|Will this Greek drama go out on a global tour? |
That’s the fear as officials in Athens scramble to work out an austerity plan to avoid defaulting on the nation’s sovereign debt while some Greek voters riot in the streets.
|Greek voters riot in the streets|
Some market watchers worry Greece 2011 could be a replay of Lehman 2008 when it comes to market performance and economic growth. Greece defaults, markets tank, and the global economy spins into severe recession.
In the “Greece as Lehman redux” scenario, a default would force lenders, especially European banks, to write down billions in Greek loans. The losses would reduce bank capital and trigger a global credit crunch. That’s why rating agencies have put European banks under review for possible downgrade.
Certainly, there are reasons to worry that Greece’s problems could be the last straw for the recovery, especially because a default could bring the unanticipated. And recent data show the U.S. economy has throttled back significantly in the second quarter.

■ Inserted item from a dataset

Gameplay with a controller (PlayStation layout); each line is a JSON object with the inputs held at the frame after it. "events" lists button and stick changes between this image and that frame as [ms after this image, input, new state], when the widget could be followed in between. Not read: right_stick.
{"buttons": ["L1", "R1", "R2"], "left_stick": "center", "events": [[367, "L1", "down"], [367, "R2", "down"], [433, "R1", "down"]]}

The biggest risk, however, isn’t Greece per se. It is the prospect of other peripheral euro members — Ireland, Spain, and Portugal — following Greece down the default path. That cascade effect has to be avoided.
The U.S. and global economies aren't in better shape than they were in 2008. If time heals all wounds, three years has done nothing in the way of healing economic excesses and the world banking system.
To be sure, sentiment can change on a dime, but, I doubt it, and the banking system seems to be taking it up the ..., well, you know.
Interbank rates remain extremely low. The three-month London interbank lending rate is creeping along below 0.25%. When the financial crisis hit in 2008, it soared above 4%.
Back then, almost all U.S. banks tightened standards on commercial loans — basically shutting off bank lending. At the same time, the commercial paper market froze, leaving businesses no access to cash to meet payrolls or maintain inventories.
Now, the latest Federal Reserve senior loan officer survey shows more bank are easing lending standards than are tightening them. And commercial paper outstanding is expanding so far this year.
|Going Down in DEBT|
Perhaps another key reason to expect the recovery to go belly up is the long build-up to a possible default. The global credit authorities and financial markets have been digesting this problem for more than a year, and are still where they were a year ago. Some participants think a default is inevitable; Greece should just do it.
Then the world can move on to an even bigger worry: whether the U.S. government will soon default on its debt.